Aboriginal coastal licences
Under section 183 of the Fisheries Act Regulations, Aboriginal people living on Aboriginal lands granted under the Aboriginal Land Rights (Northern Territory) Act 1976 may hold a licence to catch and sell fish.
There are restrictions, Aboriginal coastal licensees cannot:
- hold a commercial fishing licence in conjunction with this licence
- use any gear other than that specified on the licence
- target certain managed species - that is, barramundi, king threadfin salmon, Spanish mackerel, trepang and mud crab
- catch more than 5,000kg per year.
The purpose of these limitations is to distinguish Aboriginal coastal licences from existing commercial fishing activities.
The Aboriginal coastal licence provides an opportunity for economic development and sustainable commercial activities in coastal Aboriginal communities and is seen as a way of introducing Aboriginal community members to the seafood industry at a low start-up cost.
Indigenous Community Marine Ranger Program
The NT Government allocates funding, through the Fisheries Division, to several coastal Indigenous ranger groups across the NT under its Indigenous Community Marine Ranger Program (the program). The program was established in 2002 and funds are allocated through annual grants and controlled by a ‘grant agreement’.
The primary objective of this funding is to recognise and support Traditional Owners to be actively involved in the protection and management of their sea country. Marine rangers are tasked to carry out fisheries patrols and provide written reports back to the Fisheries Division and the Water Police. Rangers identify and report on a variety of issues. Reports can be received on environmental threats such as ghost nets and on suspicious activity by commercial or recreational fishers.
The program is more than just the allocation of grants.
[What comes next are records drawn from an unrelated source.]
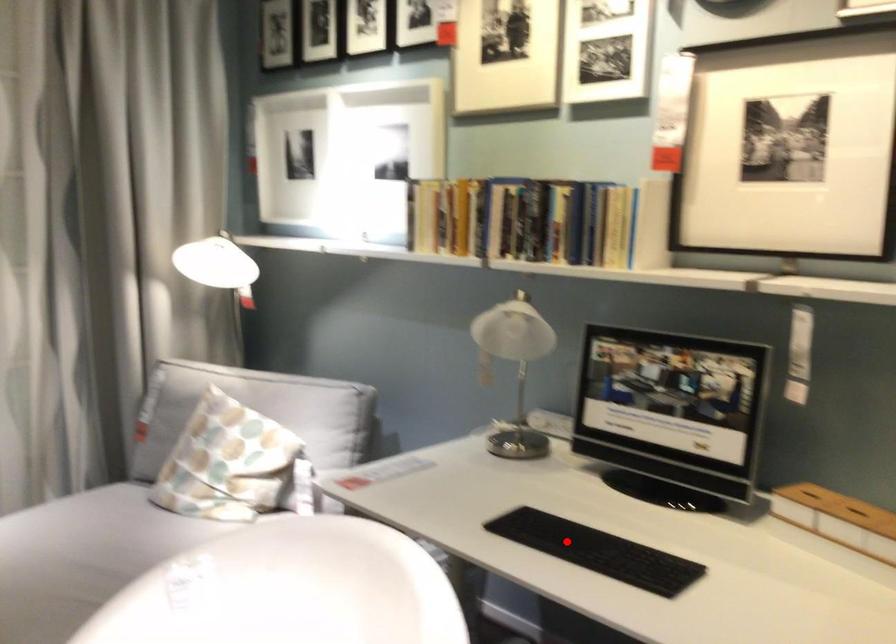
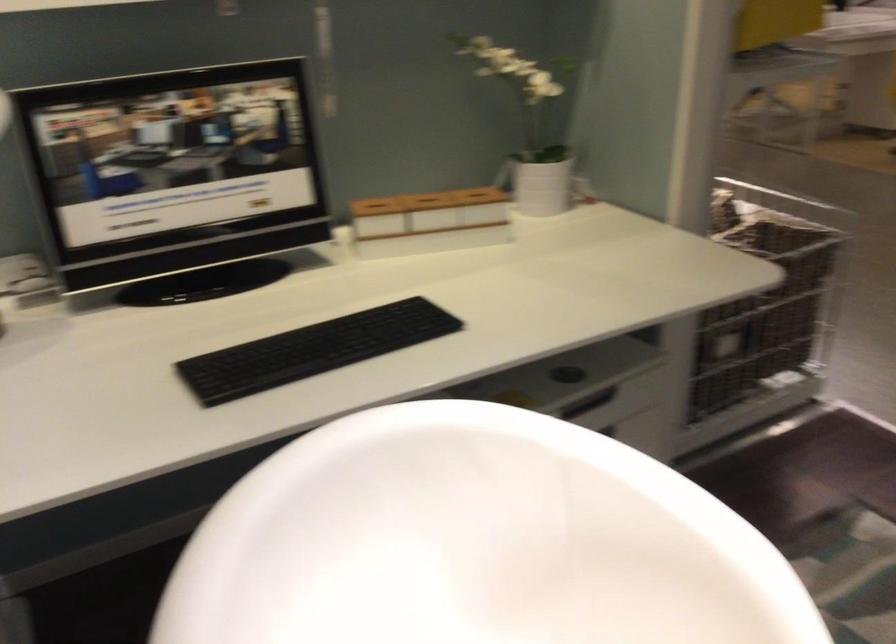
Question: I am providing you with two images of the same scene from different viewpoints. A red point is shown in image1. For the corresponding object point in image2, is it positioned nearer or farther from the camera?

Choices:
 (A) Nearer
 (B) Farther

Answer: (A)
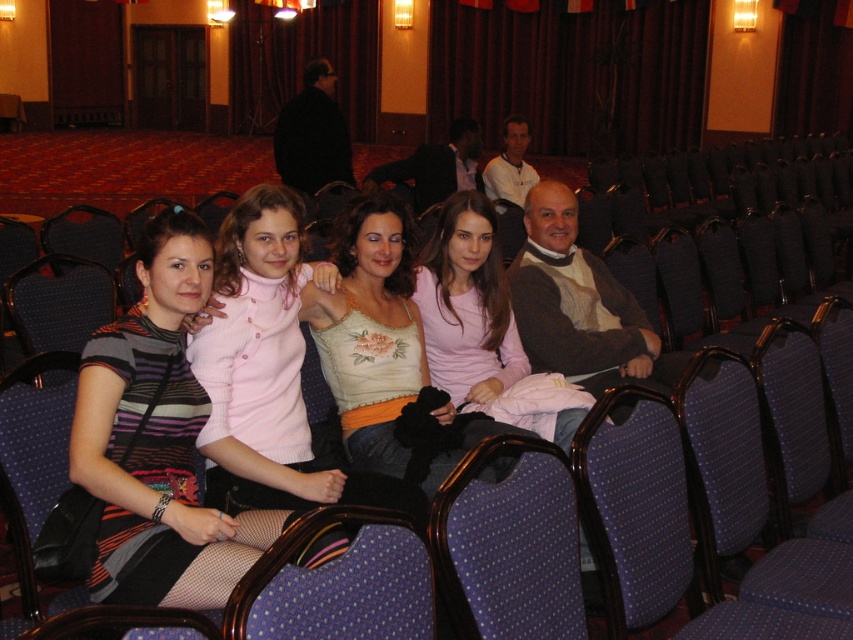
Question: Is striped fabric dress at center below pink knitted sweater at center?

Choices:
 (A) no
 (B) yes

Answer: (B)

Question: Which of the following is the farthest from the observer?

Choices:
 (A) pink fabric shirt at center
 (B) striped fabric dress at center

Answer: (A)

Question: Does matte floral tank top at center appear over pink fabric shirt at center?

Choices:
 (A) yes
 (B) no

Answer: (B)

Question: Estimate the real-world distances between objects in this image. Which object is closer to the matte floral tank top at center?

Choices:
 (A) pink knitted sweater at center
 (B) striped fabric dress at center

Answer: (A)

Question: Among these objects, which one is nearest to the camera?

Choices:
 (A) matte floral tank top at center
 (B) blue dotted fabric chair at center
 (C) pink fabric shirt at center

Answer: (B)

Question: Does pink knitted sweater at center appear on the left side of blue dotted fabric chair at center?

Choices:
 (A) yes
 (B) no

Answer: (A)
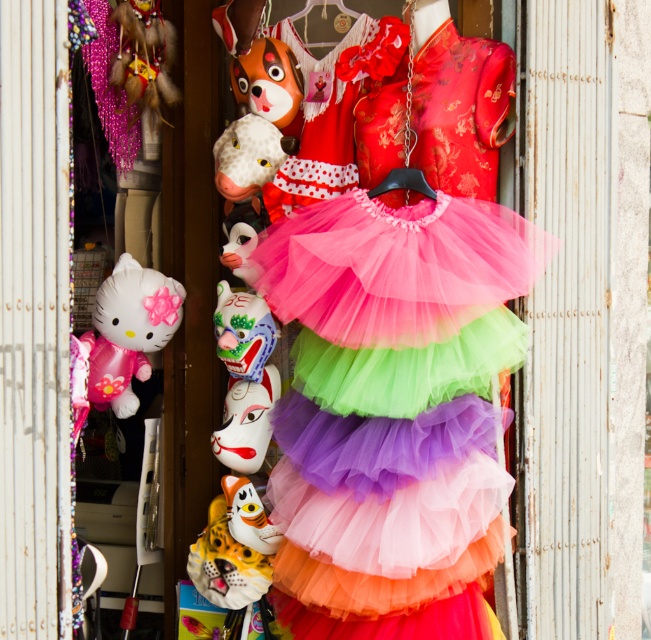
You are a shop assistant organizing items in the store. You need to place the matte orange mask at upper center and the white plush toy at center into a display case that can only hold one of them. Which item should you choose to fit in the display case?

The matte orange mask at upper center occupies less space than the white plush toy at center, so you should choose the matte orange mask at upper center to fit in the display case.

You are a shop assistant organizing the masks in the store. You need to place the matte orange mask at upper center and the porcelain painted mask at center into a display case that can only fit one of them. Which mask should you choose to fit into the display case?

The matte orange mask at upper center occupies less space than the porcelain painted mask at center, so you should choose the matte orange mask at upper center to fit into the display case.

You are a customer at the store and want to choose between the pastel tulle skirt at center and the matte pink plush at left. Which item has a greater width?

The pastel tulle skirt at center has a greater width than the matte pink plush at left.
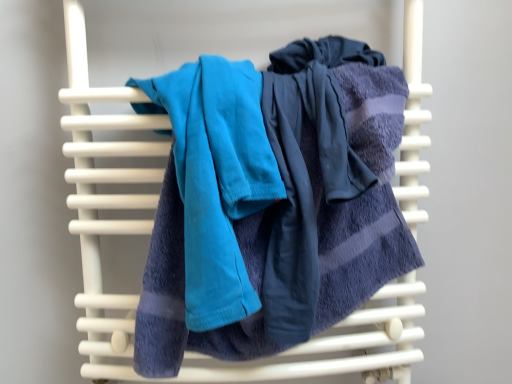
Question: Is soft blue towel at center, which ranks as the 2th towel in left-to-right order, taller than teal fabric towel at center, the first towel in the left-to-right sequence?

Choices:
 (A) no
 (B) yes

Answer: (B)

Question: From the image's perspective, is soft blue towel at center, arranged as the first towel when viewed from the right, on teal fabric towel at center, acting as the 2th towel starting from the right?

Choices:
 (A) no
 (B) yes

Answer: (A)

Question: Is soft blue towel at center, arranged as the first towel when viewed from the right, placed right next to teal fabric towel at center, the first towel in the left-to-right sequence?

Choices:
 (A) no
 (B) yes

Answer: (B)

Question: Is the position of soft blue towel at center, which ranks as the 2th towel in left-to-right order, more distant than that of teal fabric towel at center, acting as the 2th towel starting from the right?

Choices:
 (A) yes
 (B) no

Answer: (A)

Question: From the image's perspective, is soft blue towel at center, which ranks as the 2th towel in left-to-right order, below teal fabric towel at center, acting as the 2th towel starting from the right?

Choices:
 (A) no
 (B) yes

Answer: (B)

Question: Considering the relative sizes of soft blue towel at center, which ranks as the 2th towel in left-to-right order, and teal fabric towel at center, the first towel in the left-to-right sequence, in the image provided, is soft blue towel at center, which ranks as the 2th towel in left-to-right order, shorter than teal fabric towel at center, the first towel in the left-to-right sequence,?

Choices:
 (A) yes
 (B) no

Answer: (B)

Question: Can you confirm if teal fabric towel at center, the first towel in the left-to-right sequence, is taller than soft blue towel at center, arranged as the first towel when viewed from the right?

Choices:
 (A) yes
 (B) no

Answer: (B)

Question: Can you confirm if teal fabric towel at center, acting as the 2th towel starting from the right, is smaller than soft blue towel at center, arranged as the first towel when viewed from the right?

Choices:
 (A) yes
 (B) no

Answer: (A)

Question: Is teal fabric towel at center, acting as the 2th towel starting from the right, wider than soft blue towel at center, which ranks as the 2th towel in left-to-right order?

Choices:
 (A) no
 (B) yes

Answer: (A)

Question: Is teal fabric towel at center, the first towel in the left-to-right sequence, thinner than soft blue towel at center, which ranks as the 2th towel in left-to-right order?

Choices:
 (A) yes
 (B) no

Answer: (A)

Question: Are teal fabric towel at center, acting as the 2th towel starting from the right, and soft blue towel at center, arranged as the first towel when viewed from the right, making contact?

Choices:
 (A) yes
 (B) no

Answer: (A)

Question: Is the depth of teal fabric towel at center, acting as the 2th towel starting from the right, less than that of soft blue towel at center, which ranks as the 2th towel in left-to-right order?

Choices:
 (A) no
 (B) yes

Answer: (B)

Question: In terms of width, does soft blue towel at center, arranged as the first towel when viewed from the right, look wider or thinner when compared to teal fabric towel at center, acting as the 2th towel starting from the right?

Choices:
 (A) wide
 (B) thin

Answer: (A)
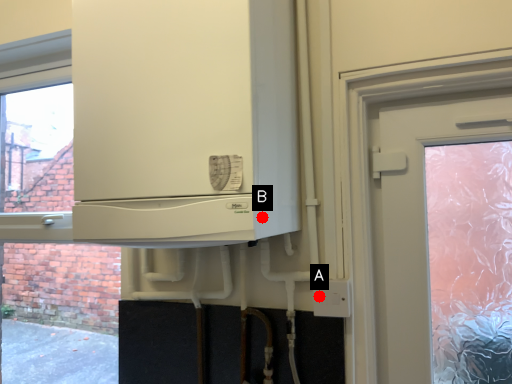
Question: Two points are circled on the image, labeled by A and B beside each circle. Which of the following is the closest to the observer?

Choices:
 (A) A is closer
 (B) B is closer

Answer: (B)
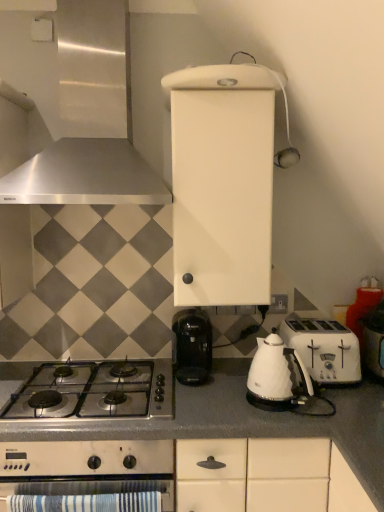
The height and width of the screenshot is (512, 384). What do you see at coordinates (97, 391) in the screenshot?
I see `stainless steel gas stove at lower left` at bounding box center [97, 391].

Image resolution: width=384 pixels, height=512 pixels. Describe the element at coordinates (324, 349) in the screenshot. I see `white plastic toaster at right` at that location.

The image size is (384, 512). What do you see at coordinates (278, 304) in the screenshot? I see `white plastic electric outlet at center-right` at bounding box center [278, 304].

At what (x,y) coordinates should I click in order to perform the action: click on white plastic toaster at right. Please return your answer as a coordinate pair (x, y). Looking at the image, I should click on (374, 340).

Find the location of a particular element. The height and width of the screenshot is (512, 384). white glossy kettle at lower center is located at coordinates (277, 372).

In order to face gray matte countertop at lower center, should I rotate leftwards or rightwards?

You should look right and rotate roughly 0.463 degrees.

What do you see at coordinates (248, 422) in the screenshot? I see `gray matte countertop at lower center` at bounding box center [248, 422].

I want to click on stainless steel gas stove at lower left, so click(x=97, y=391).

Does gray matte countertop at lower center have a lesser width compared to white glossy kettle at lower center?

No, gray matte countertop at lower center is not thinner than white glossy kettle at lower center.

Does gray matte countertop at lower center turn towards white glossy kettle at lower center?

No.

From the image's perspective, which is above, gray matte countertop at lower center or white glossy kettle at lower center?

white glossy kettle at lower center, from the image's perspective.

Does gray matte countertop at lower center have a lesser height compared to white glossy kettle at lower center?

In fact, gray matte countertop at lower center may be taller than white glossy kettle at lower center.

Is gray matte countertop at lower center positioned beyond the bounds of satin silver range hood at upper left?

Yes.

Is gray matte countertop at lower center thinner than satin silver range hood at upper left?

In fact, gray matte countertop at lower center might be wider than satin silver range hood at upper left.

Is gray matte countertop at lower center positioned far away from satin silver range hood at upper left?

No.

Does white plastic electric outlet at center-right have a smaller size compared to gray matte countertop at lower center?

Correct, white plastic electric outlet at center-right occupies less space than gray matte countertop at lower center.

Does white plastic electric outlet at center-right have a lesser width compared to gray matte countertop at lower center?

Yes.

Does point (270, 305) lie behind point (92, 431)?

Yes, point (270, 305) is behind point (92, 431).

Is there a large distance between white plastic electric outlet at center-right and gray matte countertop at lower center?

Actually, white plastic electric outlet at center-right and gray matte countertop at lower center are a little close together.

Considering the relative positions of stainless steel gas stove at lower left and satin silver range hood at upper left in the image provided, is stainless steel gas stove at lower left to the right of satin silver range hood at upper left from the viewer's perspective?

Yes.

Is stainless steel gas stove at lower left facing towards satin silver range hood at upper left?

No, stainless steel gas stove at lower left is not aimed at satin silver range hood at upper left.

Considering the relative sizes of stainless steel gas stove at lower left and satin silver range hood at upper left in the image provided, is stainless steel gas stove at lower left smaller than satin silver range hood at upper left?

Correct, stainless steel gas stove at lower left occupies less space than satin silver range hood at upper left.

Is stainless steel gas stove at lower left next to satin silver range hood at upper left?

No, stainless steel gas stove at lower left is not in contact with satin silver range hood at upper left.

Is point (274, 379) less distant than point (381, 319)?

Yes, it is in front of point (381, 319).

From a real-world perspective, which object stands above the other?

From a 3D spatial view, white plastic toaster at right is above.

Identify the location of tea pot below the white plastic toaster at right (from a real-world perspective). [277, 372].

Can you tell me how much white glossy kettle at lower center and white plastic toaster at right differ in facing direction?

They differ by 38.3 degrees in their facing directions.

Is satin silver range hood at upper left directly adjacent to gray matte countertop at lower center?

No, satin silver range hood at upper left is not making contact with gray matte countertop at lower center.

Is satin silver range hood at upper left wider than gray matte countertop at lower center?

In fact, satin silver range hood at upper left might be narrower than gray matte countertop at lower center.

Is satin silver range hood at upper left at the left side of gray matte countertop at lower center?

Yes, satin silver range hood at upper left is to the left of gray matte countertop at lower center.

Is satin silver range hood at upper left facing away from gray matte countertop at lower center?

No, satin silver range hood at upper left is not facing the opposite direction of gray matte countertop at lower center.

Is white plastic toaster at right wider than white glossy kettle at lower center?

Correct, the width of white plastic toaster at right exceeds that of white glossy kettle at lower center.

Considering the sizes of white plastic toaster at right and white glossy kettle at lower center in the image, is white plastic toaster at right taller or shorter than white glossy kettle at lower center?

white plastic toaster at right is shorter than white glossy kettle at lower center.

Which is more to the left, white plastic toaster at right or white glossy kettle at lower center?

From the viewer's perspective, white glossy kettle at lower center appears more on the left side.

Which point is more forward, (318, 350) or (294, 351)?

The point (294, 351) is closer.

This screenshot has width=384, height=512. I want to click on tea pot that appears on the right of gray matte countertop at lower center, so click(x=277, y=372).

Find the location of a particular element. kitchen appliance located in front of the gray matte countertop at lower center is located at coordinates (70, 108).

From the image, which object appears to be nearer to stainless steel gas stove at lower left, white plastic electric outlet at center-right or satin silver range hood at upper left?

white plastic electric outlet at center-right lies closer to stainless steel gas stove at lower left than the other object.

Estimate the real-world distances between objects in this image. Which object is further from white glossy kettle at lower center, white plastic toaster at right or satin silver range hood at upper left?

Among the two, satin silver range hood at upper left is located further to white glossy kettle at lower center.

Estimate the real-world distances between objects in this image. Which object is further from white glossy kettle at lower center, satin silver range hood at upper left or white plastic toaster at right?

satin silver range hood at upper left is further to white glossy kettle at lower center.

Looking at the image, which one is located closer to white plastic toaster at right, gray matte countertop at lower center or white plastic electric outlet at center-right?

Among the two, gray matte countertop at lower center is located nearer to white plastic toaster at right.

When comparing their distances from stainless steel gas stove at lower left, does white plastic toaster at right or white plastic electric outlet at center-right seem closer?

Based on the image, white plastic electric outlet at center-right appears to be nearer to stainless steel gas stove at lower left.

Considering their positions, is white plastic toaster at right positioned closer to white glossy kettle at lower center than gray matte countertop at lower center?

The object closer to white glossy kettle at lower center is gray matte countertop at lower center.

Estimate the real-world distances between objects in this image. Which object is closer to white plastic toaster at right, white glossy kettle at lower center or satin silver range hood at upper left?

white glossy kettle at lower center.

Which object lies further to the anchor point satin silver range hood at upper left, gray matte countertop at lower center or white plastic electric outlet at center-right?

white plastic electric outlet at center-right is further to satin silver range hood at upper left.

Locate an element on the screen. This screenshot has height=512, width=384. electric outlet between satin silver range hood at upper left and white plastic toaster at right is located at coordinates pos(278,304).

Identify the location of toaster between stainless steel gas stove at lower left and white plastic toaster at right from left to right. (324, 349).

I want to click on gas stove between satin silver range hood at upper left and white plastic toaster at right from left to right, so click(97, 391).

Identify the location of tea pot between white plastic electric outlet at center-right and gray matte countertop at lower center in the vertical direction. (277, 372).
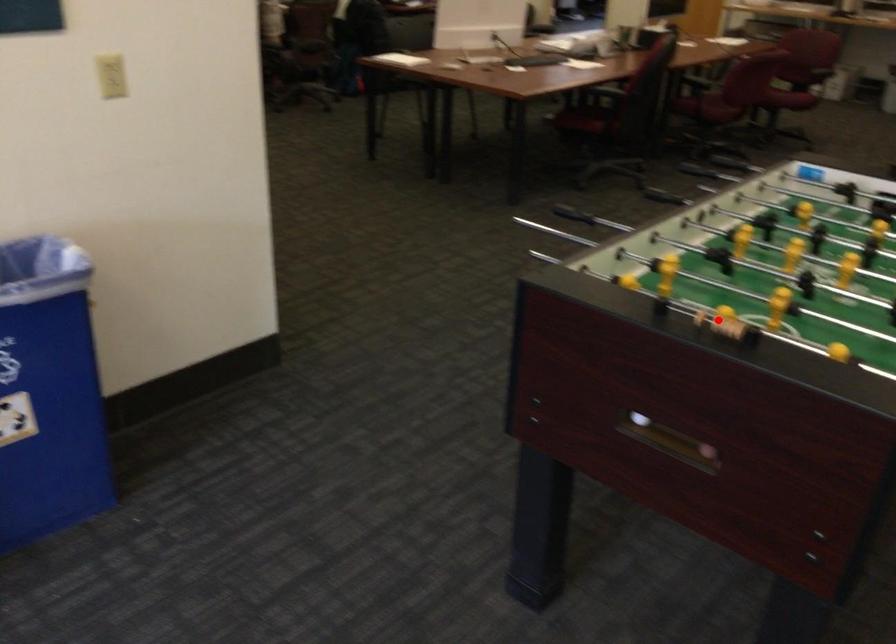
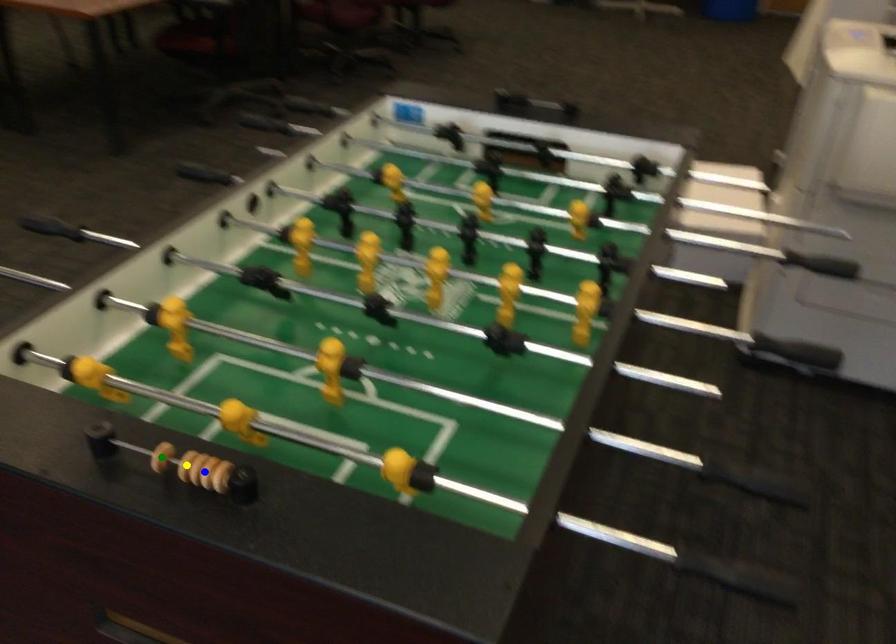
Question: I am providing you with two images of the same scene from different viewpoints. A red point is marked on the first image. You are given multiple points on the second image. Which point in image 2 represents the same 3d spot as the red point in image 1?

Choices:
 (A) yellow point
 (B) blue point
 (C) green point

Answer: (A)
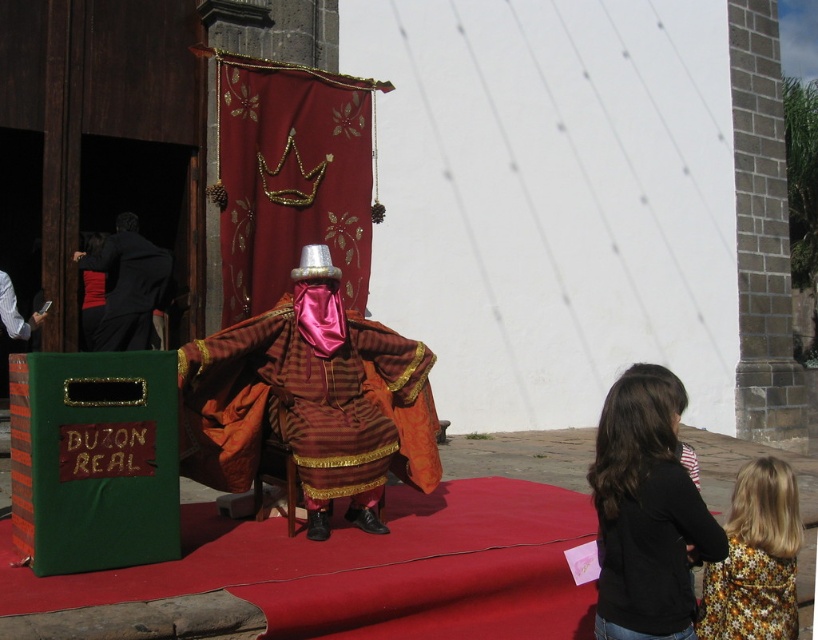
Looking at this image, you are an event planner arranging a photo shoot. You need to position the black cotton shirt at lower right and the black velvet robe at left in a way that maintains their current height relationship. Which object should be placed closer to the camera to ensure the height difference remains visible?

The black cotton shirt at lower right is not as tall as the black velvet robe at left. To maintain the height difference, the shorter black cotton shirt at lower right should be placed closer to the camera so its apparent size remains larger than the black velvet robe at left.

You are an event planner arranging a photo shoot for the cultural event. You need to position the shiny silk robe at center and the floral fabric dress at lower right in a way that maintains their visual hierarchy. Which object should be placed higher to emphasize its prominence?

The shiny silk robe at center should be placed higher since it has a greater height compared to the floral fabric dress at lower right, making it more prominent.

You are an event photographer positioned at the center of the stage. You notice the black cotton shirt at lower right in the scene. Based on its coordinates, can you determine if it is positioned to the left or right of the central figure?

Fisheries also provide on-ground coordination and support to the ranger groups to assist them patrol their sea country and to help them establish linkages with other government agencies, training providers, environment groups, the fishing industry and the Water Police.
Fisheries also works closely with the Land Councils to help ensure the ranger program is efficient and effective.
The Fisheries Division also coordinates the delivery of the following nationally recognised training to the rangers:
- Certificate II Measuring and Analysis
- Certificate II Fisheries Compliance
- Certificate III Fisheries Compliance
This training provides a progressive career path for those who would like to further their careers in natural resource management and protection.
The Northern Territory Government is committed to building long standing partnerships with Aboriginal people and developing a capable, committed workforce to ensure the sustainable use and management of our aquatic and marine resources.
The Fisheries Inspectors Program was developed to provide fisheries compliance powers to appropriately skilled and experienced land and sea ranger that have undertaken the required training.
The first NT fisheries inspectors (class 1) will be appointed in May 2018. They will have identification in the form of identification cards and inspector badges on their uniforms.Under the Fisheries Act, fisheries inspectors (class 1) can:
- present authorised identification and approach vessels
- record evidence (including taking images, video and audio recordings)
- collect personal information (including names and addresses)
- ask to see any type of licence and permits
- inspect fishing gear in use.
It is an offence not to cooperate with fisheries inspectors and to obstruct a fisheries inspector from conducting their official duty.